In real-world research, enrichment analysis sometimes fails to return significant pathways due to small gene sets or background noise.

`clusterProfiler` introduces a **Gene-Based Fallback Mode**. When no enriched pathways are found, the agent does not simply error out. Instead, it:
1.  Directly analyzes the function of the input genes.
2.  Retrieves PPI networks for these genes.
3.  Infers biological function based on gene connectivity and function, providing a "Medium Confidence" report instead of an empty result.

```r
#| eval: false
# When enrichment fails, this still works
res <- interpret_agent(tough_genes, add_ppi = TRUE)
```

## Visualization: From Story to Figure

Text reports are great, but graphical representations are often preferred for presentations. The `plot()` method for interpretation results uses `ggtangle` (a grammar of graphics for networks) to visualize the AI-inferred regulatory network.

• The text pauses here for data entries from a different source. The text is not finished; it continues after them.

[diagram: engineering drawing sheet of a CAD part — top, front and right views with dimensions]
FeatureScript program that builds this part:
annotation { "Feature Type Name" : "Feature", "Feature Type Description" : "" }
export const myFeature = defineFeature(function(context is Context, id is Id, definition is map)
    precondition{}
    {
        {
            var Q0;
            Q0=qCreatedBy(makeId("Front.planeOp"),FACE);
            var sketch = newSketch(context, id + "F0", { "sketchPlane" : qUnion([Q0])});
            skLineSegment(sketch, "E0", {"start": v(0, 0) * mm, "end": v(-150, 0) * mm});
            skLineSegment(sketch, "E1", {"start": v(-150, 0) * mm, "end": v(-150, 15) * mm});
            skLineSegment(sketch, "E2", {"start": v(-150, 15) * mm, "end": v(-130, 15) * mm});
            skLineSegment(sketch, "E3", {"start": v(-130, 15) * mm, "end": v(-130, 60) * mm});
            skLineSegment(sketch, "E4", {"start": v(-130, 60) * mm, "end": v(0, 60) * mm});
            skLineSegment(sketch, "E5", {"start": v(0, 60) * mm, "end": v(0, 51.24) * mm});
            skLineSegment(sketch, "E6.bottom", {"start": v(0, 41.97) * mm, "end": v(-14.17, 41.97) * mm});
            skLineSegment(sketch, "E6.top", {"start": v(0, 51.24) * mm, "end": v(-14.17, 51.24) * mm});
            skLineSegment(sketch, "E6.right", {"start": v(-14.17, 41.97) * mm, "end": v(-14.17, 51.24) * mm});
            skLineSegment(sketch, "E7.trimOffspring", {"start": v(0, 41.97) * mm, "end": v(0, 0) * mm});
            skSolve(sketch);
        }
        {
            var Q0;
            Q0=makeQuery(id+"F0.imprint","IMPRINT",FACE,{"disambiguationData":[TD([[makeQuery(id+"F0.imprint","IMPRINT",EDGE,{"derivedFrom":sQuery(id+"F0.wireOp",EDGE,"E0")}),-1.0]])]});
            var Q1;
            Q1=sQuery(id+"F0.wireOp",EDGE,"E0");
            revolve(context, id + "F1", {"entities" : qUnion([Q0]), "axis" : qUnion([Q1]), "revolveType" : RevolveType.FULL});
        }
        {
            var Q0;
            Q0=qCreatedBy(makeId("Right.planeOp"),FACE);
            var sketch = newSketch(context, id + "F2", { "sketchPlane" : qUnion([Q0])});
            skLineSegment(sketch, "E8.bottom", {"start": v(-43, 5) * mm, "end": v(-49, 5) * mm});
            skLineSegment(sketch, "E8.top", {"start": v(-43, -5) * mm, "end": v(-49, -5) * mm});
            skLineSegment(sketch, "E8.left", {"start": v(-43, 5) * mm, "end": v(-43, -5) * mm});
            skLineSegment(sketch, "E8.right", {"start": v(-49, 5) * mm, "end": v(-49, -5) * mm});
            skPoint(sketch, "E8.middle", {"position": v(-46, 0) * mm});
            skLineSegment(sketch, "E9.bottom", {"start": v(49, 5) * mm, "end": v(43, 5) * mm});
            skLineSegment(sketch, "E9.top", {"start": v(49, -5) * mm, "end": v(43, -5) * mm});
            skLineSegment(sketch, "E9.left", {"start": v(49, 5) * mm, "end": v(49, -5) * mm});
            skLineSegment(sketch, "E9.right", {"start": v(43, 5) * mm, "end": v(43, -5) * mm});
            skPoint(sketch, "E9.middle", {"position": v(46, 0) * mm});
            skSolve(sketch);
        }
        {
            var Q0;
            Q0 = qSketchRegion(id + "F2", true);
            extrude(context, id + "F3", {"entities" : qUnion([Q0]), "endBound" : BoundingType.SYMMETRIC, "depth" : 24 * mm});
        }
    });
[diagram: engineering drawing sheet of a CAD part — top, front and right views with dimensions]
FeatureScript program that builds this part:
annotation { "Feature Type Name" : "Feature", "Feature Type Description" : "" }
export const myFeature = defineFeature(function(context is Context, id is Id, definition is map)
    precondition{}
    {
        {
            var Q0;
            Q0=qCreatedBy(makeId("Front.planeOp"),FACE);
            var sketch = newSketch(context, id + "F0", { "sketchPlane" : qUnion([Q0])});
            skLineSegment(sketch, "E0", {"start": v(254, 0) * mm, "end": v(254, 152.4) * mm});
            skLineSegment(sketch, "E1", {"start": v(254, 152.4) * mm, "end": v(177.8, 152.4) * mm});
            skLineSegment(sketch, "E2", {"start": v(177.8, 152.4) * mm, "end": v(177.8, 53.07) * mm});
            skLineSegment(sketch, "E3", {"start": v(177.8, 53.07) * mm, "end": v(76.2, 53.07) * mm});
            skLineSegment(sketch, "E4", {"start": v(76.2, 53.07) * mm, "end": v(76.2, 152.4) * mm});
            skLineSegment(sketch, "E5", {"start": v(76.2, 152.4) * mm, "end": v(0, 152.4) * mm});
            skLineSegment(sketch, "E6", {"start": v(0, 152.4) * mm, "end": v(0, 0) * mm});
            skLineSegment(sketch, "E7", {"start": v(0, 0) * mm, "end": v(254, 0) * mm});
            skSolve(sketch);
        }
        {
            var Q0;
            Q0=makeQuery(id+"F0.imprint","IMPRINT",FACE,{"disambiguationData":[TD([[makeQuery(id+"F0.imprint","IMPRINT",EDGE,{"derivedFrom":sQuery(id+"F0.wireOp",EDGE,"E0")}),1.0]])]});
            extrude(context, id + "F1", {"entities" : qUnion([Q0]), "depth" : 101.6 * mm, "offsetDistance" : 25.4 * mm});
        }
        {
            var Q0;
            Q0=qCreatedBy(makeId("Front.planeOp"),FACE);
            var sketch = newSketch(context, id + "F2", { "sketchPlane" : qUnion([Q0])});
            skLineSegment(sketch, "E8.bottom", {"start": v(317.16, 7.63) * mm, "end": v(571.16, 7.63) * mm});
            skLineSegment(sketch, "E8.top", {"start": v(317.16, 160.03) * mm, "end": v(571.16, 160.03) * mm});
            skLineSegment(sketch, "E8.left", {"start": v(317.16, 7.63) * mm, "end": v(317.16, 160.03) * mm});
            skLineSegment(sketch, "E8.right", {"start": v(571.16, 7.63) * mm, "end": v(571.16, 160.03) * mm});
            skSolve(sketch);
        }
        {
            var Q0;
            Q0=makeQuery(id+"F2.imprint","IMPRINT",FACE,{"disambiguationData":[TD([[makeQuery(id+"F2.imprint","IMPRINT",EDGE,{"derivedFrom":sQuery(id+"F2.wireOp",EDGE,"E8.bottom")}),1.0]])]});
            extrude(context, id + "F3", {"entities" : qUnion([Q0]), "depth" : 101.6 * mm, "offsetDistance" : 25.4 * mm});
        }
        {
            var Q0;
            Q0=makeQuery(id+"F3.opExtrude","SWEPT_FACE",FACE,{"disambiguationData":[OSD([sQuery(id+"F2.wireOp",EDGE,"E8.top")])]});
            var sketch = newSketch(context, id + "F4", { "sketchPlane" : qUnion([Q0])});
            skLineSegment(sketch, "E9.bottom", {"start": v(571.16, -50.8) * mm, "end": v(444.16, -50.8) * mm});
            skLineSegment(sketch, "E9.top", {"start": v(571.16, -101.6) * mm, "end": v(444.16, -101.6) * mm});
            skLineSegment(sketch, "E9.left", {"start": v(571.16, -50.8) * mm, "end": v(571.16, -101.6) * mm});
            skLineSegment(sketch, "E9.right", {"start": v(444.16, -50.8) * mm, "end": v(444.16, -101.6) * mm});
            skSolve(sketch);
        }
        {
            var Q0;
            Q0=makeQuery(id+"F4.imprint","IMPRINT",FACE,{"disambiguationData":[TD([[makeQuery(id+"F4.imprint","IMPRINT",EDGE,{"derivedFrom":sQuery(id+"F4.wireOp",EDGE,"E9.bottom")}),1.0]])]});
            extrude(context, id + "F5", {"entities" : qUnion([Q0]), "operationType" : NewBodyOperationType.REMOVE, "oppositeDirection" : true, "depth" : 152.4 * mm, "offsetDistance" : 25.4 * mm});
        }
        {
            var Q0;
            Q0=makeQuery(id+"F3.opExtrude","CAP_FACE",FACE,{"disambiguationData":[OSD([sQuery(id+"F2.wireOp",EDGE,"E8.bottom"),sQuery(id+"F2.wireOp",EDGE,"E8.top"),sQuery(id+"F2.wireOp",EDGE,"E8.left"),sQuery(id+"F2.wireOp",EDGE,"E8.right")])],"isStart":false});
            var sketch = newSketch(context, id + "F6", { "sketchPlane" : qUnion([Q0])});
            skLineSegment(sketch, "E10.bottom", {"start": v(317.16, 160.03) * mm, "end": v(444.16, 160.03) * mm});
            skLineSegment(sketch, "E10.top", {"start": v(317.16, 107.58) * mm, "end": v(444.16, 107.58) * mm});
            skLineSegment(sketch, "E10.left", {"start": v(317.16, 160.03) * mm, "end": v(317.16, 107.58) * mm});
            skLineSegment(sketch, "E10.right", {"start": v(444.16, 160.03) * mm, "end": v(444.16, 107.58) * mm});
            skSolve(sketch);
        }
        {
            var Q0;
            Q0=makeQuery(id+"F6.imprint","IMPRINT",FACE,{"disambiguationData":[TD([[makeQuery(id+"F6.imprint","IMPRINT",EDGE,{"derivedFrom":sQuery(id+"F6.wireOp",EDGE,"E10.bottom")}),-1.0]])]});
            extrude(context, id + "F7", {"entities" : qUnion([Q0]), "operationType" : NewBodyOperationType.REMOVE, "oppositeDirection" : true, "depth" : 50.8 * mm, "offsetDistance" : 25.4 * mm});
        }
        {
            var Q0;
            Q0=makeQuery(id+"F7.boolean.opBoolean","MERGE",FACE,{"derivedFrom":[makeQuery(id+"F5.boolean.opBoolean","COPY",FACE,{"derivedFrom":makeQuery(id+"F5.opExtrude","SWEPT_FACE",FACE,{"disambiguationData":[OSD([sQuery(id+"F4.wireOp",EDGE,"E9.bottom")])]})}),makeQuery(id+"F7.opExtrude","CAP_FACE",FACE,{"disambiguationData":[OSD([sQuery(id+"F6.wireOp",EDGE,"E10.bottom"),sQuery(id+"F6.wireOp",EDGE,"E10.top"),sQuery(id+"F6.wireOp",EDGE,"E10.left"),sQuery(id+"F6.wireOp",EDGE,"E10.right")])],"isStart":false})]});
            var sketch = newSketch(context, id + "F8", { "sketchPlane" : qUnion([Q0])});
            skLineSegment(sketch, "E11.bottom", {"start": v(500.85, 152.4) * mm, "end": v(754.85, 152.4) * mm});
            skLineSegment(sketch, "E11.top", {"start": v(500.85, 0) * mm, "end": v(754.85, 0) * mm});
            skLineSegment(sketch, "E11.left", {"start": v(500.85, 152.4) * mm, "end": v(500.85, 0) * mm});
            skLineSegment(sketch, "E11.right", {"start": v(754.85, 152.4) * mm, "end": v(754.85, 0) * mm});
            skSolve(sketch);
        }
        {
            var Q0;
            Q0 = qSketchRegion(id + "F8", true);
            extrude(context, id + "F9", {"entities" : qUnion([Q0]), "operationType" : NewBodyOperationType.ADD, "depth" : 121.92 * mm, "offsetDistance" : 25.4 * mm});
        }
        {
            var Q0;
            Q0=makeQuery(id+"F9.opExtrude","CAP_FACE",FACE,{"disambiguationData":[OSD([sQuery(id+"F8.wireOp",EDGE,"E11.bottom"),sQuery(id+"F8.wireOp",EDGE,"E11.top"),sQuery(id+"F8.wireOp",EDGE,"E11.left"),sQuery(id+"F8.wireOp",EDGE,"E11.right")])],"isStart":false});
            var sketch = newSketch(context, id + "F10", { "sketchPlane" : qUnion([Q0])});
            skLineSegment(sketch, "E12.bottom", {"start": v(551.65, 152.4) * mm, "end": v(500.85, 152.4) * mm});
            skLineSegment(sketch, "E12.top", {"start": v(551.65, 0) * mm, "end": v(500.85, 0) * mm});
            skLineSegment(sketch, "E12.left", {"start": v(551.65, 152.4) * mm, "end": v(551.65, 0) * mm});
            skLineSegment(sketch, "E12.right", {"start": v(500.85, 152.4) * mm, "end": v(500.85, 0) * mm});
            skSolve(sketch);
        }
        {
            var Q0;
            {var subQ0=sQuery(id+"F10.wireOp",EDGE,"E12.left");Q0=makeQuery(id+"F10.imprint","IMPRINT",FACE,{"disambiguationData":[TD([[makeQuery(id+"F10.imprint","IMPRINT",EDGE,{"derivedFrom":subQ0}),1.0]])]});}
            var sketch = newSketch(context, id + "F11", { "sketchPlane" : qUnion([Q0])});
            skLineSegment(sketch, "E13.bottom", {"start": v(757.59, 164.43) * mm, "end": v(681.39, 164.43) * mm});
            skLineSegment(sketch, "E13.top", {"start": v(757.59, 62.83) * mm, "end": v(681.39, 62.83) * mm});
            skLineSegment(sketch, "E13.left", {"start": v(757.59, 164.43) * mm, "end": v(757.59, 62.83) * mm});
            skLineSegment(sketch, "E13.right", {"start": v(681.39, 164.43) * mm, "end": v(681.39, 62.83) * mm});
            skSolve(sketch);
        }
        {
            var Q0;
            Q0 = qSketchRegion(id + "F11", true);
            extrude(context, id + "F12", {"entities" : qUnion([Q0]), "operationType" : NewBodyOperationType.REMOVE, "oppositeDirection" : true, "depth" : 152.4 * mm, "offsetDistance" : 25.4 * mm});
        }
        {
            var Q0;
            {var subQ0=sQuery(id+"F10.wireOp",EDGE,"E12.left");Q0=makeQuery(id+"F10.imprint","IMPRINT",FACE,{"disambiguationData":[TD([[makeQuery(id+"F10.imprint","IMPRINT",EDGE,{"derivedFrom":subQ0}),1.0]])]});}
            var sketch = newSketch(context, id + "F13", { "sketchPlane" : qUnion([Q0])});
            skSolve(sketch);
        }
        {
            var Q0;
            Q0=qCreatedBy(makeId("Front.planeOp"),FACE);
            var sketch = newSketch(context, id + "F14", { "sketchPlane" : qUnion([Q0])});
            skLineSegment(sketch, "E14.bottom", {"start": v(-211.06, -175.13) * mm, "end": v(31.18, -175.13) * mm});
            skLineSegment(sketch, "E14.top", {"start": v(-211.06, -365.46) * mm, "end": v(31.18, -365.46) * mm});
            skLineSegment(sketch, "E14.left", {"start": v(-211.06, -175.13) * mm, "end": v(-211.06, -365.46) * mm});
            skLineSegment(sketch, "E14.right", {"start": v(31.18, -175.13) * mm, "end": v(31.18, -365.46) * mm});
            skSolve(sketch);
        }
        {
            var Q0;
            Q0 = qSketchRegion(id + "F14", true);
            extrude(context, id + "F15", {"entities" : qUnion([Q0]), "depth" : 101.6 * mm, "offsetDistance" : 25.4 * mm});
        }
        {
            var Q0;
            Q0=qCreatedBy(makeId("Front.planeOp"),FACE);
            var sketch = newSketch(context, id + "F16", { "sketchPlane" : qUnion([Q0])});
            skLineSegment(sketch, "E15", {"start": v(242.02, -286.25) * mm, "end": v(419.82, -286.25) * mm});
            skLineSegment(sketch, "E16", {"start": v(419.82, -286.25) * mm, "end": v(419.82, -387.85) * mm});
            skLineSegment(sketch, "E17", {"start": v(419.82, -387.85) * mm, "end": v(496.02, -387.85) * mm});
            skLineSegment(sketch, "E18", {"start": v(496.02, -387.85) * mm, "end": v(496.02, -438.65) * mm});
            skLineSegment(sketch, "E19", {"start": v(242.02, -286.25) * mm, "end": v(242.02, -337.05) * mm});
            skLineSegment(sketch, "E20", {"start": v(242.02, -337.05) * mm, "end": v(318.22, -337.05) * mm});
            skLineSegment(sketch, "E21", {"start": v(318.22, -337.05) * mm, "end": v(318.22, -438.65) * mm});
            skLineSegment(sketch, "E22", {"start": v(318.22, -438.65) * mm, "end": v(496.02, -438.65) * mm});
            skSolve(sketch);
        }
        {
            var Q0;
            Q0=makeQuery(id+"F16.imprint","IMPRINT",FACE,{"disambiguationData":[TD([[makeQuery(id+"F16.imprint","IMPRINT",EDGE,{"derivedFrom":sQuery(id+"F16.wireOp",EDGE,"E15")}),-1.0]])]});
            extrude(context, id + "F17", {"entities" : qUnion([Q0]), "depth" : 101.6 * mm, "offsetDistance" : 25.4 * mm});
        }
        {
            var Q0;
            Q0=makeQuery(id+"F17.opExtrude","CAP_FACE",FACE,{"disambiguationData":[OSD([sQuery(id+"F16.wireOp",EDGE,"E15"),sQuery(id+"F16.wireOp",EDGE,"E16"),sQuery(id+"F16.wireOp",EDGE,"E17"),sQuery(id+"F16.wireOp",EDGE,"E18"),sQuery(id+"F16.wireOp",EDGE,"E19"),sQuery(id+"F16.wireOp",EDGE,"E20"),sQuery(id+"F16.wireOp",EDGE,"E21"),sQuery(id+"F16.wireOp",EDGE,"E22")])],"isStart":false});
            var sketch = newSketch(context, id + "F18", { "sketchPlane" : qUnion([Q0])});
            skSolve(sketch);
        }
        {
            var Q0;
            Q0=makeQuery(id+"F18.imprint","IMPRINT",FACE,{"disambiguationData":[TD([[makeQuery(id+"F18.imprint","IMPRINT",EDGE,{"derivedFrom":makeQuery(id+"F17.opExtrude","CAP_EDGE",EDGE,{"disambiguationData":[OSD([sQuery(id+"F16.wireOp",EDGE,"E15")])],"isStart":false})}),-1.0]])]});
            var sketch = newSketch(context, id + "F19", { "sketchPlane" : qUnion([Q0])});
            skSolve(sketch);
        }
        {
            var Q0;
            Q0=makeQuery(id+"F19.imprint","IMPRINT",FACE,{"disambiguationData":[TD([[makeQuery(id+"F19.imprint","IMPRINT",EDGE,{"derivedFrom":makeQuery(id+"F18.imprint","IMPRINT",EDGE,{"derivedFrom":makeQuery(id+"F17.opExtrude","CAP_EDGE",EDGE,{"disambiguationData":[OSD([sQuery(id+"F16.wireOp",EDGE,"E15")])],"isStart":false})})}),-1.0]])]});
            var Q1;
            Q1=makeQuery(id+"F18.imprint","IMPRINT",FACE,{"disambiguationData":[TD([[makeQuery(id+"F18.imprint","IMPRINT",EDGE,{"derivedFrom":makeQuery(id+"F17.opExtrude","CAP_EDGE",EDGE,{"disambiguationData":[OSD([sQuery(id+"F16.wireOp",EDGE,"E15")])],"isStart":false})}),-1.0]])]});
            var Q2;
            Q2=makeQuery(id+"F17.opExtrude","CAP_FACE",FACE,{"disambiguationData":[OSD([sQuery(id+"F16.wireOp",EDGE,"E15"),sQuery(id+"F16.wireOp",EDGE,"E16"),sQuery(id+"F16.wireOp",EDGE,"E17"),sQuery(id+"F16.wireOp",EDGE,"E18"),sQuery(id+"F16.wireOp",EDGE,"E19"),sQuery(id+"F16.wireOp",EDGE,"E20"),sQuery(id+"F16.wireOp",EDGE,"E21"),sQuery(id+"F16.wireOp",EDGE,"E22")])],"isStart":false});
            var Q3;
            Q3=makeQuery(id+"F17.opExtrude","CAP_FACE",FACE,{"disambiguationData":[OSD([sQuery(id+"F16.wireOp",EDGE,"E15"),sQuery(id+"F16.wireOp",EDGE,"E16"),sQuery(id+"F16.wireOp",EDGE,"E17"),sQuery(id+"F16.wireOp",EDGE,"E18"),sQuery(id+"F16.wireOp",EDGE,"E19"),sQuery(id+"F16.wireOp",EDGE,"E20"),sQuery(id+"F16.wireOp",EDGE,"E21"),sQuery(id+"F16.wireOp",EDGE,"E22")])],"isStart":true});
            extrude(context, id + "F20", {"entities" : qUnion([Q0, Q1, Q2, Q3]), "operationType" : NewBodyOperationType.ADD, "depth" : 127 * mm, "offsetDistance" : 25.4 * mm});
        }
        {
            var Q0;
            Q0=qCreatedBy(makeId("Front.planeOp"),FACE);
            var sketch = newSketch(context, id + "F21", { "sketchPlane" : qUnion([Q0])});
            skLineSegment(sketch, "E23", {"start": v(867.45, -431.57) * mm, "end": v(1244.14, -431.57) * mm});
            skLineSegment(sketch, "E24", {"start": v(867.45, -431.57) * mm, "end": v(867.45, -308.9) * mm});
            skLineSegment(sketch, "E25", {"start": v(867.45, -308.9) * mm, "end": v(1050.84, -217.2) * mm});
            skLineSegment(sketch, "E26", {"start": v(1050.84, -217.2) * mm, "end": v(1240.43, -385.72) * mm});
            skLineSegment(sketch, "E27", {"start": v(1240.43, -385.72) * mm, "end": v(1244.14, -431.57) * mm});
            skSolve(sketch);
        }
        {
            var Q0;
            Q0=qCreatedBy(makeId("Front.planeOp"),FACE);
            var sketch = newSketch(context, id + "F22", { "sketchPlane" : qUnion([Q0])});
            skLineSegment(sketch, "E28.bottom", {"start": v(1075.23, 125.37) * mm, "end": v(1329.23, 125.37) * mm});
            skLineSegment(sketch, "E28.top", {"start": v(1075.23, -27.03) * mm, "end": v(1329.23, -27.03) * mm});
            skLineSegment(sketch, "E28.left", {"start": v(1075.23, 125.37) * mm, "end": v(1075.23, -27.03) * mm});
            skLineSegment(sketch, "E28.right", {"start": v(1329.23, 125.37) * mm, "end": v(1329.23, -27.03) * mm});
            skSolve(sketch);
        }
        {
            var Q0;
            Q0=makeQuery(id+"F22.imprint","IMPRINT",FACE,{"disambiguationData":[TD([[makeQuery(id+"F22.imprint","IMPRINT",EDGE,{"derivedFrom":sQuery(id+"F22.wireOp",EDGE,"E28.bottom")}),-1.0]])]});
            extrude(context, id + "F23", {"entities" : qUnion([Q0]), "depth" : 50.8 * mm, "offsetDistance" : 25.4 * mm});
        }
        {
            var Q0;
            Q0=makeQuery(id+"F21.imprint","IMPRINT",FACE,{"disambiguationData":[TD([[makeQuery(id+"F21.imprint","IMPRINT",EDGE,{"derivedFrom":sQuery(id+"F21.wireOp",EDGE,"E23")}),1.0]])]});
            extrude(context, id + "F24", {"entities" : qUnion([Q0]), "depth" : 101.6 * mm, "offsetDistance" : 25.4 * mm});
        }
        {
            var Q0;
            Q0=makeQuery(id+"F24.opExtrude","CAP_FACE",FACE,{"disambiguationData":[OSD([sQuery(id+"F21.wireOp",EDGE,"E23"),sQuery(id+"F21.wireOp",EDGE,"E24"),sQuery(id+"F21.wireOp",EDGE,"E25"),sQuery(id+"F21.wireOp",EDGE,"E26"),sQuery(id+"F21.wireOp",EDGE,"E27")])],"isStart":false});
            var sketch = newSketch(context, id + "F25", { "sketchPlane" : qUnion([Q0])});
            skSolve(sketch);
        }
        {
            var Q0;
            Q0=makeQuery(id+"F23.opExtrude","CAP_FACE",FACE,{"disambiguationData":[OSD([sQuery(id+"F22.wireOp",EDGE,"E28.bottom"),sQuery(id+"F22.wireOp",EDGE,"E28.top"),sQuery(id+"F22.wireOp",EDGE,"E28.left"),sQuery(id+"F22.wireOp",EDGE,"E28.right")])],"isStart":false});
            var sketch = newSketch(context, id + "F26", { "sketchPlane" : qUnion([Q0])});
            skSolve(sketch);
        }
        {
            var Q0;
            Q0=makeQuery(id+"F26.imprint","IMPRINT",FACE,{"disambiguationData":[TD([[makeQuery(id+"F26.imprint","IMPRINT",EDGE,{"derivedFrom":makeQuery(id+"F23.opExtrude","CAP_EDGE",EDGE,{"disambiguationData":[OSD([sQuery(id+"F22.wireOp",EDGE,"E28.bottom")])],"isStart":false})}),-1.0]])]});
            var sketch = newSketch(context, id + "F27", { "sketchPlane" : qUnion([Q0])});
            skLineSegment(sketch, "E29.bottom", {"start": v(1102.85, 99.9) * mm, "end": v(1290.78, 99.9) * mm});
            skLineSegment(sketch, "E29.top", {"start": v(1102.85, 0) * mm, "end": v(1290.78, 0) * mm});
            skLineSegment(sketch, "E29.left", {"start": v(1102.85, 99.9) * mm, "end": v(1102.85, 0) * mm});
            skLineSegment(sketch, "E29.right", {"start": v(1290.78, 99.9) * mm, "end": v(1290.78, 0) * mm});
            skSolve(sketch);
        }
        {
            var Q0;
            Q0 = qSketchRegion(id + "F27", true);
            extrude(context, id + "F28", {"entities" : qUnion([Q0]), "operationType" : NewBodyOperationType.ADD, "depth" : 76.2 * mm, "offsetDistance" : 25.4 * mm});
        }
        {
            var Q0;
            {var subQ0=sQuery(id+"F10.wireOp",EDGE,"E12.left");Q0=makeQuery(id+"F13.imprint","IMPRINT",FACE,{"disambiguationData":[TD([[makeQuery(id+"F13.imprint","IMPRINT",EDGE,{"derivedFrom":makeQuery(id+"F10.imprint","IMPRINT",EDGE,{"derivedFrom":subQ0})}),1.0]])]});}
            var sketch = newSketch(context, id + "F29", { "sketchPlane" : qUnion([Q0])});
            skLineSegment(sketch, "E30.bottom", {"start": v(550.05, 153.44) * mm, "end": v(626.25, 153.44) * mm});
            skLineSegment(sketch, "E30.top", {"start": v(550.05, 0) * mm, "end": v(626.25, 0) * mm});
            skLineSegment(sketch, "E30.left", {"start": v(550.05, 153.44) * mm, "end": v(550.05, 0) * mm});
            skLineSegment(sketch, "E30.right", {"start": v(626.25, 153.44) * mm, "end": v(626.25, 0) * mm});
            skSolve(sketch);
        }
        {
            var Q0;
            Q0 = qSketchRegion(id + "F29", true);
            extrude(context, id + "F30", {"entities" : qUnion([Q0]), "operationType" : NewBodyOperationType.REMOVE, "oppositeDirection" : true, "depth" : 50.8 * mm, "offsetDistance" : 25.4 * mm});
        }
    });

The resulting plot highlights:
*   **Key Drivers**: Central nodes identified by the AI.
*   **Activation (Green)** / **Inhibition (Red)**: Regulatory relationships inferred from data.
*   **Interactions (Grey)**: Physical associations.

```r
#| eval: false
# Visualize the interpretation result
plot(res)
```

This feature creates a closed loop: from **Enrichment** (Statistics) to **Interpretation** (Insight) and finally to **Visualization** (Communication).